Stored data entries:
[Start of section]

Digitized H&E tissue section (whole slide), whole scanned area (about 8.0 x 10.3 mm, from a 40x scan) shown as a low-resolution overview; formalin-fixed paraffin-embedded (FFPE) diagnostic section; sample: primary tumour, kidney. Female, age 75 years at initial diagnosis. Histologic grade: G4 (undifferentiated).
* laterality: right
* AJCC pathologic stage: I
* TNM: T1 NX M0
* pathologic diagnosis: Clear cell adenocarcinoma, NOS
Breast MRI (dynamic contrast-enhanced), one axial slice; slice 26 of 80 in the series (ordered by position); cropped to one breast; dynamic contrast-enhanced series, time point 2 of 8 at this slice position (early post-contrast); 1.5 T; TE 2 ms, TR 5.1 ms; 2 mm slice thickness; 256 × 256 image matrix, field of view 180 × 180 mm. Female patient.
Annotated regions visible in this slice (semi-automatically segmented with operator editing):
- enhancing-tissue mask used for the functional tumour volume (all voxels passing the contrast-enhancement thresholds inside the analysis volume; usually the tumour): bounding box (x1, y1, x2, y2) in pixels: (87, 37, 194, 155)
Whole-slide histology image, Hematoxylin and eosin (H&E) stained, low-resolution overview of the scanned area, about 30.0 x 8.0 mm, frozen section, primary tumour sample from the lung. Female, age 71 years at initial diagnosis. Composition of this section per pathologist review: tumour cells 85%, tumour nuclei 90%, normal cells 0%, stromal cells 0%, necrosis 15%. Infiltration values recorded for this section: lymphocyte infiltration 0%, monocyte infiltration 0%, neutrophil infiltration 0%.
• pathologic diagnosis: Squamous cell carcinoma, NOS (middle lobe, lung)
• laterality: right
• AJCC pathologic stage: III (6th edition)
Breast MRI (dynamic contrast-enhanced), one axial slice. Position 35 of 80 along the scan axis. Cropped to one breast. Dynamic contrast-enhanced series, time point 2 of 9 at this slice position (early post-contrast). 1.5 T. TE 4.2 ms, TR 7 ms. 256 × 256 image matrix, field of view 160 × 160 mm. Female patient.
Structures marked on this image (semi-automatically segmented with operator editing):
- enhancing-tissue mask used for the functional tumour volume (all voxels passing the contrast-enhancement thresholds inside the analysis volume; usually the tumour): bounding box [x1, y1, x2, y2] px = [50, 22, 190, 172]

[End of section]

Task objective: Could you set down, exactly as written, the lines above between the one holding "TNM: T1 NX M0" and the one holding "Breast MRI (dynamic contrast-enhanced), one axial slice.", inclusive, and nothing more?

Completed exercise:
* TNM: T1 NX M0
* pathologic diagnosis: Clear cell adenocarcinoma, NOS
Breast MRI (dynamic contrast-enhanced), one axial slice; slice 26 of 80 in the series (ordered by position); cropped to one breast; dynamic contrast-enhanced series, time point 2 of 8 at this slice position (early post-contrast); 1.5 T; TE 2 ms, TR 5.1 ms; 2 mm slice thickness; 256 × 256 image matrix, field of view 180 × 180 mm. Female patient.
Annotated regions visible in this slice (semi-automatically segmented with operator editing):
- enhancing-tissue mask used for the functional tumour volume (all voxels passing the contrast-enhancement thresholds inside the analysis volume; usually the tumour): bounding box (x1, y1, x2, y2) in pixels: (87, 37, 194, 155)
Whole-slide histology image, Hematoxylin and eosin (H&E) stained, low-resolution overview of the scanned area, about 30.0 x 8.0 mm, frozen section, primary tumour sample from the lung. Female, age 71 years at initial diagnosis. Composition of this section per pathologist review: tumour cells 85%, tumour nuclei 90%, normal cells 0%, stromal cells 0%, necrosis 15%. Infiltration values recorded for this section: lymphocyte infiltration 0%, monocyte infiltration 0%, neutrophil infiltration 0%.
• pathologic diagnosis: Squamous cell carcinoma, NOS (middle lobe, lung)
• laterality: right
• AJCC pathologic stage: III (6th edition)
Breast MRI (dynamic contrast-enhanced), one axial slice. Position 35 of 80 along the scan axis. Cropped to one breast. Dynamic contrast-enhanced series, time point 2 of 9 at this slice position (early post-contrast). 1.5 T. TE 4.2 ms, TR 7 ms. 256 × 256 image matrix, field of view 160 × 160 mm. Female patient.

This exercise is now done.